Security: At some point, I realized that the AI had stored things like my API keys in the code itself, which I knew wasn’t a great idea. But are there other things I’m not aware of that I might be if I were a coder? This is one area where I was glad to have my younger son agree to do a final code review. I wanted a human, experienced coder looking at all this.
Privacy: At first, I didn’t pay much attention to the share URLs the code was generating. They looked like random numbers. But as I had to solve some of the database issues that cropped up, I realized these numbers represented users in the database. Also, there was a way you could change the URL to view a list even if it hadn’t been shared. I felt these were bad things and told the AI as much.
“You’re right – this is a significant privacy issue. Let me think through a proper solution,” it came back with, the developed what’s been deployed, tokens that don’t map to user accounts and suggested the idea of allowing share links to expire.
I was aware of this concern because I covered privacy issues like this as a journalist and have seen them come up through work issues where sites have let stuff be shared that they didn’t really want to have appear in search results. Other people with less experience might not. Heck, even coders overlook such things!
(And tip. Anyone can use the Refresh Outdated Content tool if a site has removed content. If you’re a site owner, see this page about using Search Console to do removals. White we don’t have a promised removal time, it does tend to drop URLs within a few hours).
Architecture! At one point, I finally figured out I was having some account management problems because along the way in development, my administration page wasn’t fully talking with the database. It seemed to be using its own stored data somewhere at times, and it took a lot of debugging to get all that resolved. But I probably wouldn’t have had these issues if I knew about storing in databases from the beginning.
Learning Curve! If it wasn’t for my older son mentioning refactoring, I might have some giant, complicated, hard-to-manage main code now. The AI tools never seemed concerned about this; Gemini itself assumed I wanted it this way. Similarly, often the tools would ask me to give the console output from my browser and – what does that mean?
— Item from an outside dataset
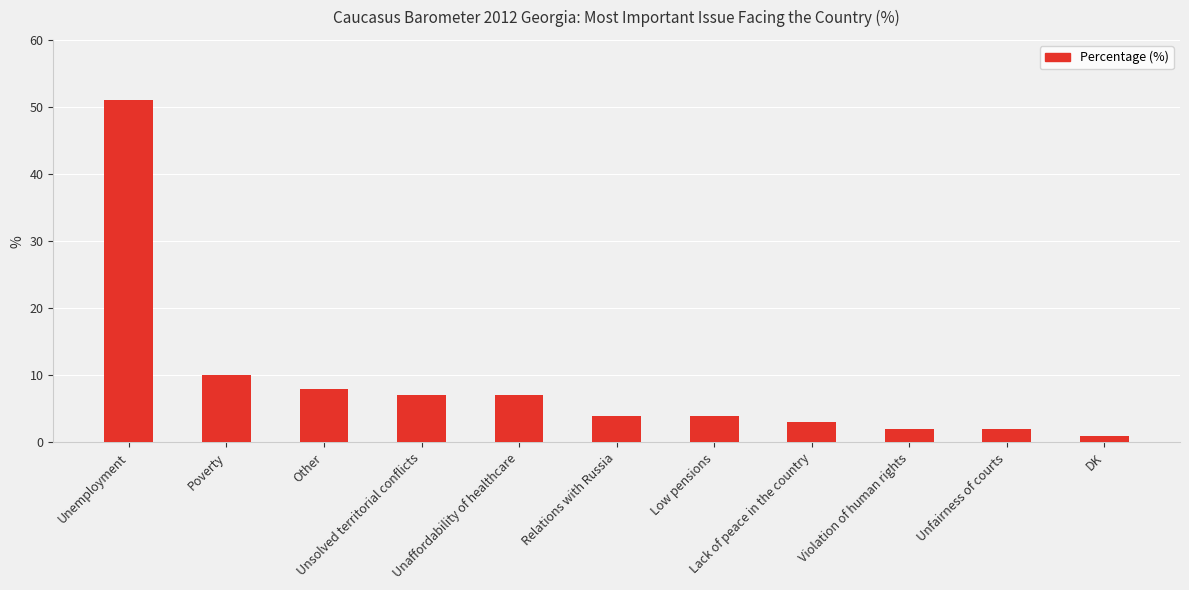

What is the average value?

9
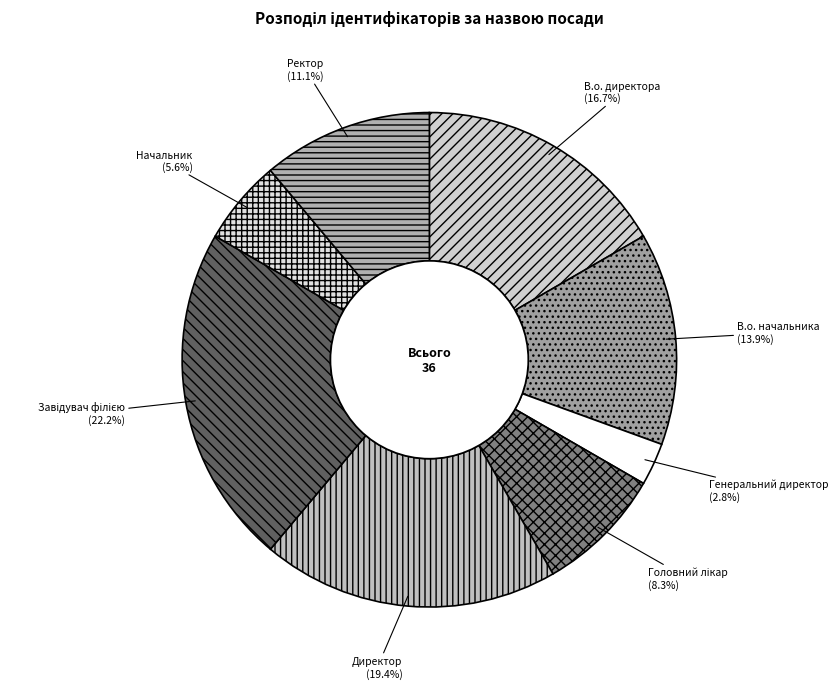

Is there a majority slice in this chart?

No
Actually, I had some sense of where to look for that, but others might not. On the upside, if I was confused, the models were all generally very good about detailing what I needed to look at or what buttons to push outside our chat conversation to make something happen.
Vibe coding makes coders more valuable?
This all would have been a lot easier if I’d had some coding knowledge to begin with, or so I believe. I got there, learning-by-doing, but I’m also painfully aware of what an incomplete education that remains.
Maybe if some of these coding tools get more positioned for absolute beginners, all this will get better. “What’s your skill level? What do you want to do?” Questions like these to start a project, to store your code, to host it, all-in-one where you’re not having to dash from one browser window to another to figure out where to copy and paste whatever that “env var” key is etc.
But even then, for heavy duty things, I think coders continue to be essential. Yes, that’s a non-coder assessment, so I could be way off base. But if I were launching a new site that was mission-critical, as they say, that other people were seriously depending on, I’d want an actual coder involved. Maybe they themselves would vibe code the project, but they’d had the requisite skills (I hope) to do it right.
As for What To Watch Next, I’m going to continue with the vibe coding experiment – but the only reason I’m comfortable launching and letting the site run for public use is because I do have a coder I know will look over things and guide me as needed.